The PIE: What do you think the role of these programs is in building soft power?

ISG: For anybody working in the education sector, it’s clear that the benefits go well beyond the strictly educational components of the programs. We have just released the latest Erasmus impact study and we were looking at the impact that this academic mobility has on the participants.

Over 90% of the participants said they are better suited to understand cultural differences and be more open-minded to different opinions, also linked to different cultural backgrounds, and I think this is of huge value.

It shows you to what extent all these international exchanges create personal links that go beyond the experience of the student for the period of the exchange – it’s something that stays for life.

In the long run, these people-to-people contacts are as important as all the other benefits that participants are getting, because we are building a world where people can understand each other better.

The PIE: Any comment on the Brexit situation?

ISG: We are waiting to see what happens. What I can say, working for the EU Commission and Erasmus, I hope that in one way or the other the UK will still be there, because it’s an important partner for all European universities and it’s very long-standing cooperation which has to continue.

“The UK… it’s an important partner for all European universities”

But we need to wait to see what kind of decision is taken.

The PIE: What do you think is Europe’s biggest draw for international students?

ISG: I think the quality of European universities is something that’s already clear – it’s the primary reason. Our system is very open: when we look at student debt and access to education, in the EU there are many different systems and tuition levels, so that’s another reason for which it can be very appealing.

And I think it’s very good that we have this high turnout of European universities and agencies in NAFSA, because it’s important that people see all the different options they have in Europe; it’s a very diverse offer and they can go to many different countries, different universities that are at the top of different fields, and every student has a good university that they can find specifically suited for them.

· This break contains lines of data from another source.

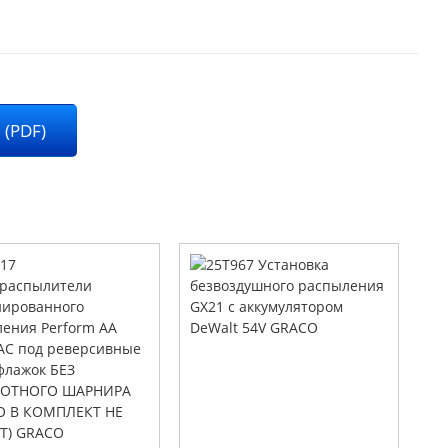
 (PDF)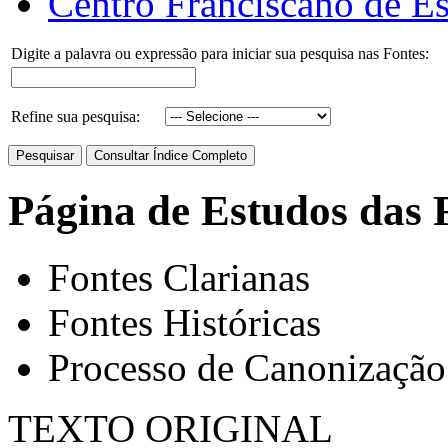
Centro Franciscano de Es
Digite a palavra ou expressão para iniciar sua pesquisa nas Fontes:
Refine sua pesquisa:
Página de Estudos das 
Fontes Clarianas
Fontes Históricas
Processo de Canonização
TEXTO ORIGINAL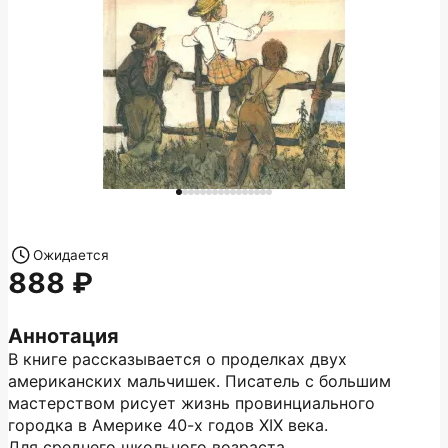
Ожидается
888
Аннотация
В книге рассказывается о проделках двух
американских мальчишек. Писатель с большим
мастерством рисует жизнь провинциального
городка в Америке 40-х годов ХIХ века.
Для среднего школьного возраста.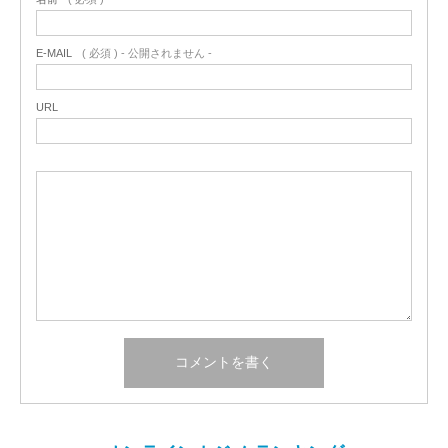
E-MAIL
( 必須 ) - 公開されません -
URL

This is also a value of what we are doing with Study in Europe, that we try to bring forward all the positive points of our education systems and the variety of our universities.

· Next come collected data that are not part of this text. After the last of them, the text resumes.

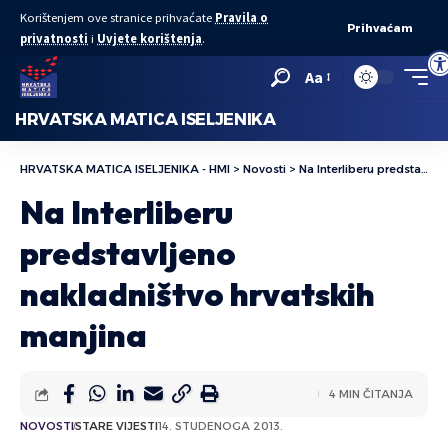
Korištenjem ove stranice prihvaćate
Pravila o
Prihvaćam
privatnosti
i
Uvjete korištenja
.
Ope
Aa
HRVATSKA MATICA ISELJENIKA
HRVATSKA MATICA ISELJENIKA - HMI
>
Novosti
>
Na Interliberu predstavljeno nakladništvo hrvatskih manjina
Na Interliberu
predstavljeno
nakladništvo hrvatskih
manjina
4 MIN ČITANJA
NOVOSTI
STARE VIJESTI
14. STUDENOGA 2013.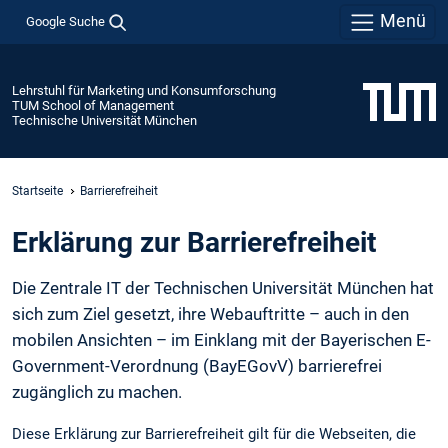
Menü
Google Suche
Lehrstuhl für Marketing und Konsumforschung
TUM School of Management
Technische Universität München
Startseite
Barrierefreiheit
Erklärung zur Barrierefreiheit
Die Zentrale IT der Technischen Universität München hat
sich zum Ziel gesetzt, ihre Webauftritte – auch in den
mobilen Ansichten – im Einklang mit der Bayerischen E-
Government-Verordnung (BayEGovV) barrierefrei
zugänglich zu machen.
Diese Erklärung zur Barrierefreiheit gilt für die Webseiten, die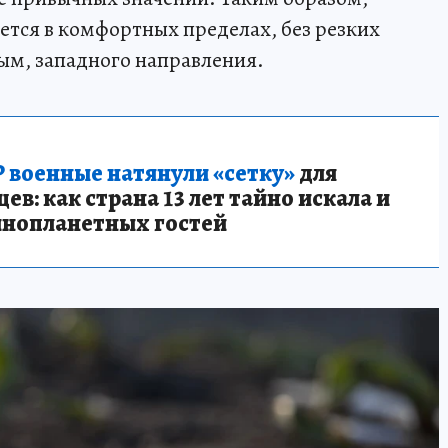
ется в комфортных пределах, без резких
ым, западного направления.
 военные натянули «сетку»
для
в: как страна 13 лет тайно искала и
инопланетных гостей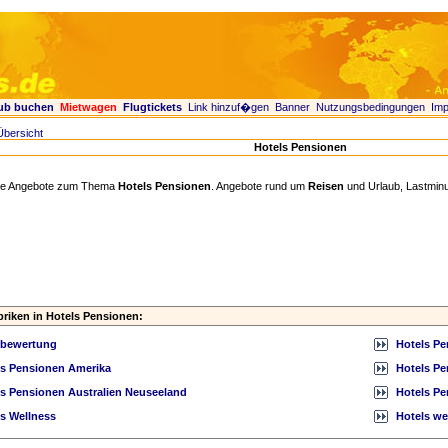
ub buchen
Mietwagen
Flugtickets
Link hinzuf�gen
Banner
Nutzungsbedingungen
Im
Übersicht
Hotels Pensionen
 Sie Angebote zum Thema
Hotels Pensionen
. Angebote rund um
Reisen
und Urlaub, Lastminu
briken in Hotels Pensionen:
lbewertung
Hotels Pe
ls Pensionen Amerika
Hotels Pe
ls Pensionen Australien Neuseeland
Hotels P
s Wellness
Hotels we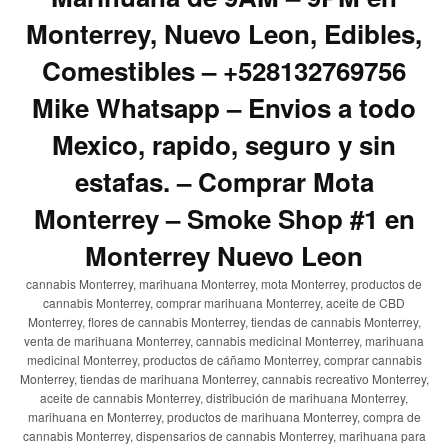
Monterrey, Nuevo Leon, Edibles,
Comestibles – +528132769756
Mike Whatsapp – Envios a todo
Mexico, rapido, seguro y sin
estafas. – Comprar Mota
Monterrey – Smoke Shop #1 en
Monterrey Nuevo Leon
cannabis Monterrey, marihuana Monterrey, mota Monterrey, productos de
cannabis Monterrey, comprar marihuana Monterrey, aceite de CBD
Monterrey, flores de cannabis Monterrey, tiendas de cannabis Monterrey,
venta de marihuana Monterrey, cannabis medicinal Monterrey, marihuana
medicinal Monterrey, productos de cáñamo Monterrey, comprar cannabis
Monterrey, tiendas de marihuana Monterrey, cannabis recreativo Monterrey,
aceite de cannabis Monterrey, distribución de marihuana Monterrey,
marihuana en Monterrey, productos de marihuana Monterrey, compra de
cannabis Monterrey, dispensarios de cannabis Monterrey, marihuana para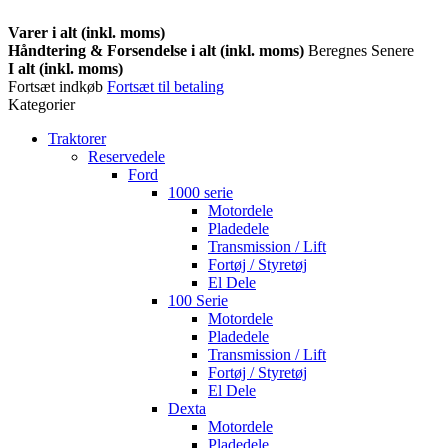
Varer i alt (inkl. moms)
Håndtering & Forsendelse i alt (inkl. moms)
Beregnes Senere
I alt (inkl. moms)
Fortsæt indkøb
Fortsæt til betaling
Kategorier
Traktorer
Reservedele
Ford
1000 serie
Motordele
Pladedele
Transmission / Lift
Fortøj / Styretøj
El Dele
100 Serie
Motordele
Pladedele
Transmission / Lift
Fortøj / Styretøj
El Dele
Dexta
Motordele
Pladedele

The PIE: What will be the biggest legacy of the Erasmus program, in 20 years’ time?

ISG: I hope it will continue to exist, first of all, so it will be an ongoing legacy that continues to build. But we can already see it in this Erasmus generation.

For example, I find it impressive to see that we have the High Representative of the Union for Foreign Affairs and Security Policy, Federica Mogherini, was herself an Erasmus student. We also have prime ministers who have been Erasmus students.

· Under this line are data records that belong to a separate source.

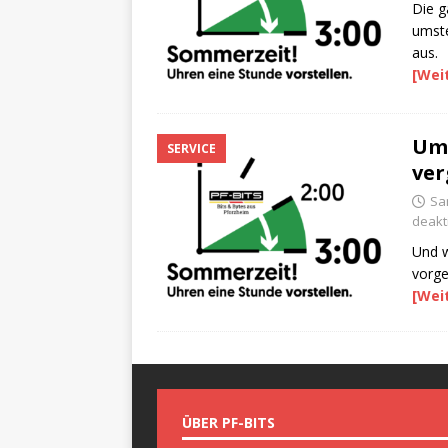
Die g
umste
aus.
[Wei
Ums
SERVICE
ver
Sa
deakti
Und w
vorges
[Wei
ÜBER PF-BITS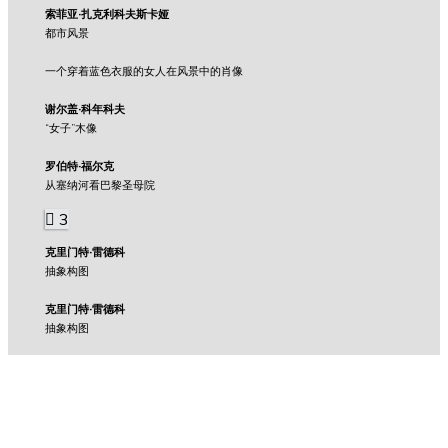
索菲亚·扎克利科夫斯卡娅
都市风景
一个穿着蓝色衣服的女人在风景中的肖像
谢尔盖·科年科夫
“女子”木像
罗伯特·福尔克
从塞纳河看巴黎圣母院
3
克里门特·雷德科
抽象构图
克里门特·雷德科
抽象构图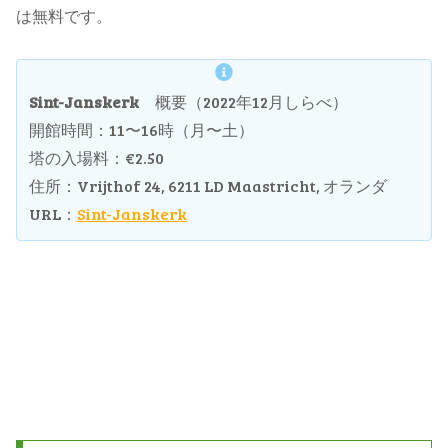
は無料です。
Sint-Janskerk
概要（2022年12月しらべ）
開館時間：11〜16時（月〜土）
塔の入場料：€2.50
住所：Vrijthof 24, 6211 LD Maastricht, オランダ
URL：
Sint-Janskerk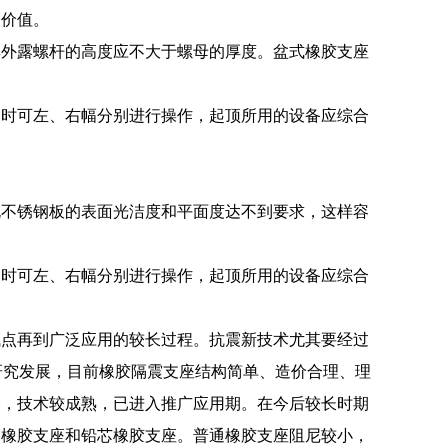
用价值。
其外露螺杆的高度应不大于螺母的厚度。盆式橡胶支座
换时可左、右幅分别进行操作，起顶所用的设备应综合
既不锈钢板的表面光洁度和平面度达不到要求，这样容
换时可左、右幅分别进行操作，起顶所用的设备应综合
试点再到广泛应用的较长过程。抗震新技术尤其要经过
研究发展，目前橡胶隔震支座结构简单、造价合理、理
全，技术较成熟，已进入推广应用期。在今后较长时期
通橡胶支座和铅芯橡胶支座。普通橡胶支座阻尼较小，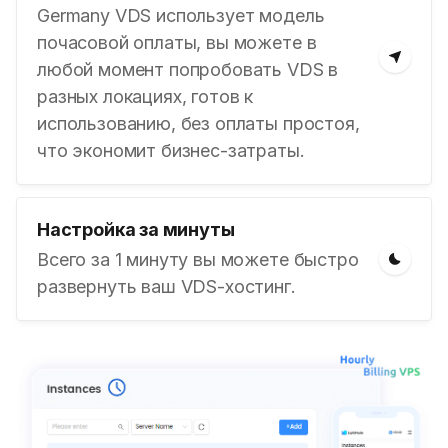
Germany VDS использует модель
почасовой оплаты, вы можете в
любой момент попробовать VDS в
разных локациях, готов к
использованию, без оплаты простоя,
что экономит бизнес-затраты.
Настройка за минуты
Всего за 1 минуту вы можете быстро
развернуть ваш VDS-хостинг.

“I think this shows that people understand the power that these programs have to build cohesive societies”

This helps them understand that this is something very important that they have to support, which is probably why for the next generation of programs after 2020 the proposal is to double the budget for Erasmus+ to €30 billion over seven years.

I think this shows that people understand the power that these programs have to build cohesive societies, to have citizens that are happier not only with their professional lives but also their personal lives because these experiences are very transformative.

So, 20 years from now, I hope we’ll have a broader community. Now we can support around 4% of students, but we want to go much further than that and get many more students to participate in our programs.